RE: mime-web-info 6.1 feedback

I've read the email below over several times, and I'm not sure
whether or not you want a change to the current document.

I guess I'm a little slow here, can you help out?
Which wording do you want a rewrite of? Any suggestions of
what it should say instead?

Larry
--
http://larry.masinter.net


-----Original Message-----
From: Eric J. Bowman [mailto:eric@bisonsystems.net] 
Sent: Monday, November 01, 2010 10:45 AM
To: Larry Masinter
Cc: www-tag@w3.org; Adam Barth
Subject: Re: mime-web-info 6.1 feedback

Larry Masinter wrote:
> 
> I was thinking about this, and wonder if the issue is really around
> the security considerations for sniffing and privilege escalation...
> 

I don't think so, or at least that wasn't my concern.  I think it's a
fundamental question of Web architecture:  where to draw the line
between user request and sender intent.  HTTP is stateless, so even if
the application type is known, the context of the request can't be (a
user-agent that's an HTML editor may be in design or preview mode; in a
browser I may right-click on an inline image and request that it be
opened sans markup in its own tab).  In Web architecture, what the user
requested is considered paramount.

So perhaps this is a matter of how to word the current section 3.1.
The definition of a media type can't declare sender intent which would
cause a user-agent to take perhaps exactly the opposite action from
that which the user requested.  If the line is drawn such that image/
jpeg stops at defining a codec without attempting to define that the
sender intends the image to be viewed inline, then the context of the
request doesn't matter -- as well it shouldn't.

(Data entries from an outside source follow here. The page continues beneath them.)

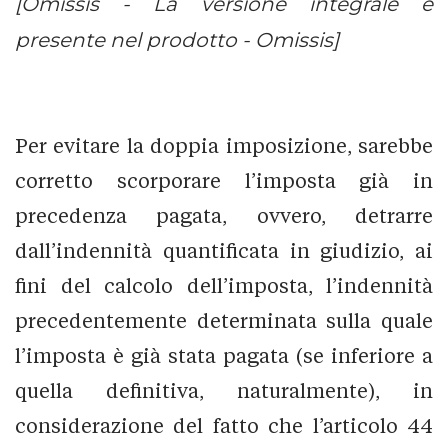
[Omissis - La versione integrale è
presente nel prodotto - Omissis]
Per evitare la doppia imposizione, sarebbe
corretto scorporare l’imposta già in
precedenza pagata, ovvero, detrarre
dall’indennità quantificata in giudizio, ai
fini del calcolo dell’imposta, l’indennità
precedentemente determinata sulla quale
l’imposta è già stata pagata (se inferiore a
quella definitiva, naturalmente), in
considerazione del fatto che l’articolo 44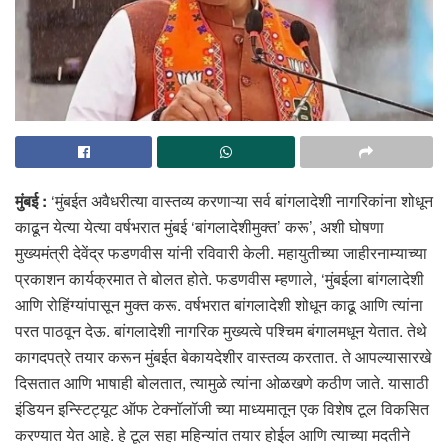
मुंबई :
‘मुंबईत अवैधरीत्या वास्तव्य करणाऱ्या सर्व बांगलादेशी नागरिकांना शोधून
काढून येत्या येत्या वर्षभरात मुंबई ‘बांगलादेशीमुक्त’ करू’, अशी घोषणा
मुख्यमंत्री देवेंद्र फडणवीस यांनी रविवारी केली. महायुतीच्या जाहीरनाम्याच्या
प्रकाशन कार्यक्रमात ते बोलत होते. फडणवीस म्हणाले, ‘मुंबईला बांगलादेशी
आणि रोहिंग्यांपासून मुक्त करू. वर्षभरात बांगलादेशी शोधून काढू आणि त्यांना
परत पाठवून देऊ. बांगलादेशी नागरिक मुख्यत्वे पश्चिम बंगालमधून येतात. तेथे
कागदपत्रे तयार करून मुंबईत बेकायदेशीर वास्तव्य करतात. ते आपल्यासारखे
दिसतात आणि भाषाही बोलतात, त्यामुळे त्यांना ओळखणे कठीण जाते. यासाठी
इंडियन इन्स्टिट्यूट ऑफ टेक्नॉलॉजी च्या माध्यमातून एक विशेष टूल विकसित
करण्यात येत आहे. हे टूल सहा महिन्यांत तयार होईल आणि त्याच्या मदतीने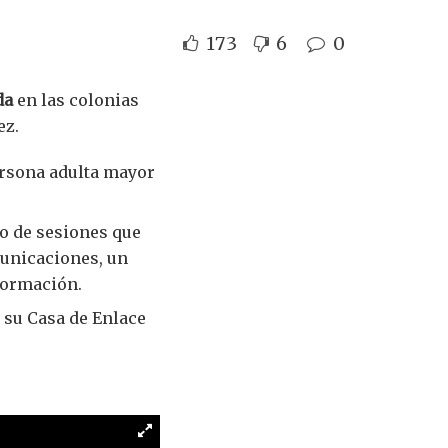
173
6
0
da
en las colonias
ez.
ersona adulta mayor
io de sesiones que
municaciones, un
formación.
 su Casa de Enlace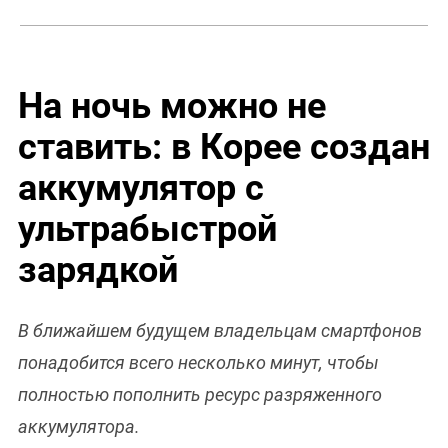
На ночь можно не
ставить: в Корее создан
аккумулятор с
ультрабыстрой
зарядкой
В ближайшем будущем владельцам смартфонов
понадобится всего несколько минут, чтобы
полностью пополнить ресурс разряженного
аккумулятора.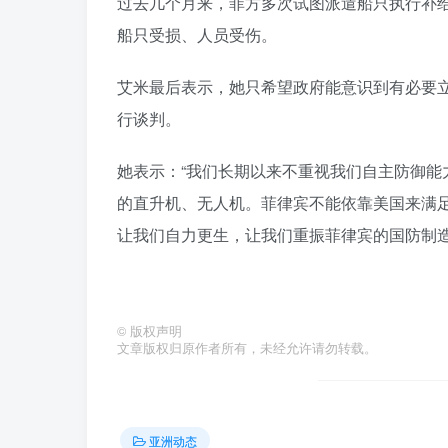
过去几个月来，菲方多次试图派遣船只执行补
船只受损、人员受伤。
艾米最后表示，她只希望政府能意识到有必要
行谈判。
她表示：“我们长期以来不重视我们自主防御
的直升机、无人机。菲律宾不能依靠美国来满
让我们自力更生，让我们重振菲律宾的国防制造
©
版权声明
文章版权归原作者所有，未经允许请勿转载。
亚洲动态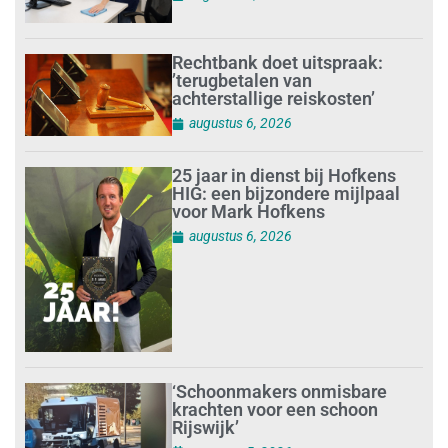
Rechtbank doet uitspraak:
’terugbetalen van
achterstallige reiskosten’
augustus 6, 2026
25 jaar in dienst bij Hofkens
HIG: een bijzondere mijlpaal
voor Mark Hofkens
augustus 6, 2026
‘Schoonmakers onmisbare
krachten voor een schoon
Rijswijk’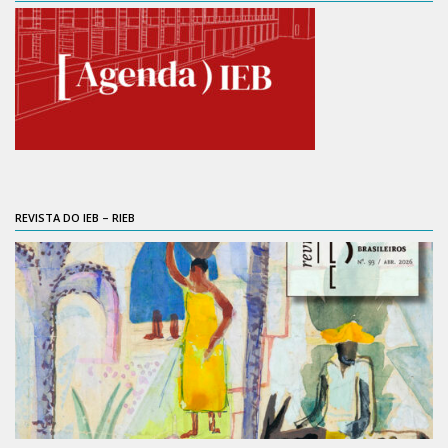
6º CIEAMP
Exposições
Manuel Correia de Andrade – o divulgador
científico
Movimentos Estudantis
Biblioteca
Sobre
REVISTA DO IEB – RIEB
Biblioteca Digital
Dedalus
Mecila
Red BAALC
Tutoriais
Coleção de Artes Visuais
Sobre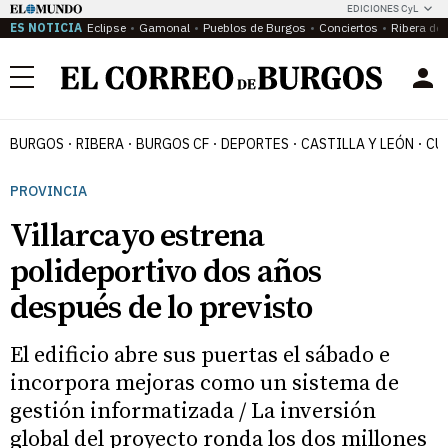
EDICIONES CyL
ES NOTICIA
Eclipse
Gamonal
Pueblos de Burgos
Conciertos
Ribera del
Menú
BURGOS
RIBERA
BURGOS CF
DEPORTES
CASTILLA Y LEÓN
CU
PROVINCIA
Villarcayo estrena
polideportivo dos años
después de lo previsto
El edificio abre sus puertas el sábado e
incorpora mejoras como un sistema de
gestión informatizada / La inversión
global del proyecto ronda los dos millones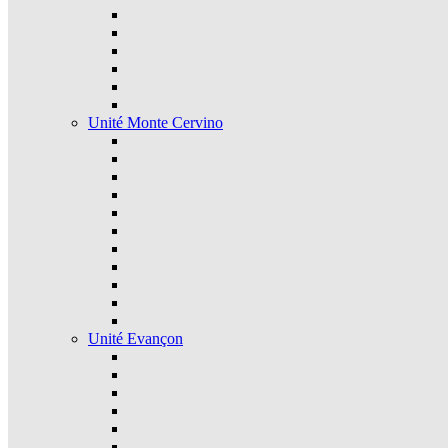
Unité Monte Cervino
Unité Evançon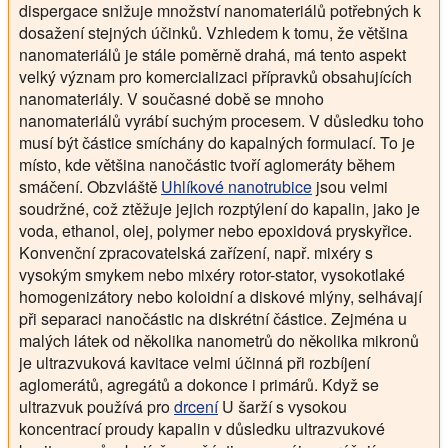
dispergace snižuje množství nanomateriálů potřebných k
dosažení stejných účinků. Vzhledem k tomu, že většina
nanomateriálů je stále poměrně drahá, má tento aspekt
velký význam pro komercializaci přípravků obsahujících
nanomateriály. V současné době se mnoho
nanomateriálů vyrábí suchým procesem. V důsledku toho
musí být částice smíchány do kapalných formulací. To je
místo, kde většina nanočástic tvoří aglomeráty během
smáčení. Obzvláště
Uhlíkové nanotrubice
jsou velmi
soudržné, což ztěžuje jejich rozptýlení do kapalin, jako je
voda, ethanol, olej, polymer nebo epoxidová pryskyřice.
Konvenční zpracovatelská zařízení, např. mixéry s
vysokým smykem nebo mixéry rotor-stator, vysokotlaké
homogenizátory nebo koloidní a diskové mlýny, selhávají
při separaci nanočástic na diskrétní částice. Zejména u
malých látek od několika nanometrů do několika mikronů
je ultrazvuková kavitace velmi účinná při rozbíjení
aglomerátů, agregátů a dokonce i primárů. Když se
ultrazvuk používá pro
drcení
U šarží s vysokou
koncentrací proudy kapalin v důsledku ultrazvukové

Nothing else the document discusses, has anything to do with sender
intent which conflicts with what action the user requested.  IOW, all
other concerns are within scope of what a media type should do; but it
is out-of-scope for a media type to imply that sender intent outweighs
the user's requested action (as represented by browser configuration,
i.e. are PDFs rendered in-place, saved, or rendered in an external app
-- these things are for the user to decide, not the server to dictate).

I think allowing media type definitions to declare that a file should
always be downloaded, even if the user requests it to be rendered,
probably does open a whole can of security worms that's best left
unopened by clearly defining the limits of sender intent well short of
*how* the user-agent should process the payload.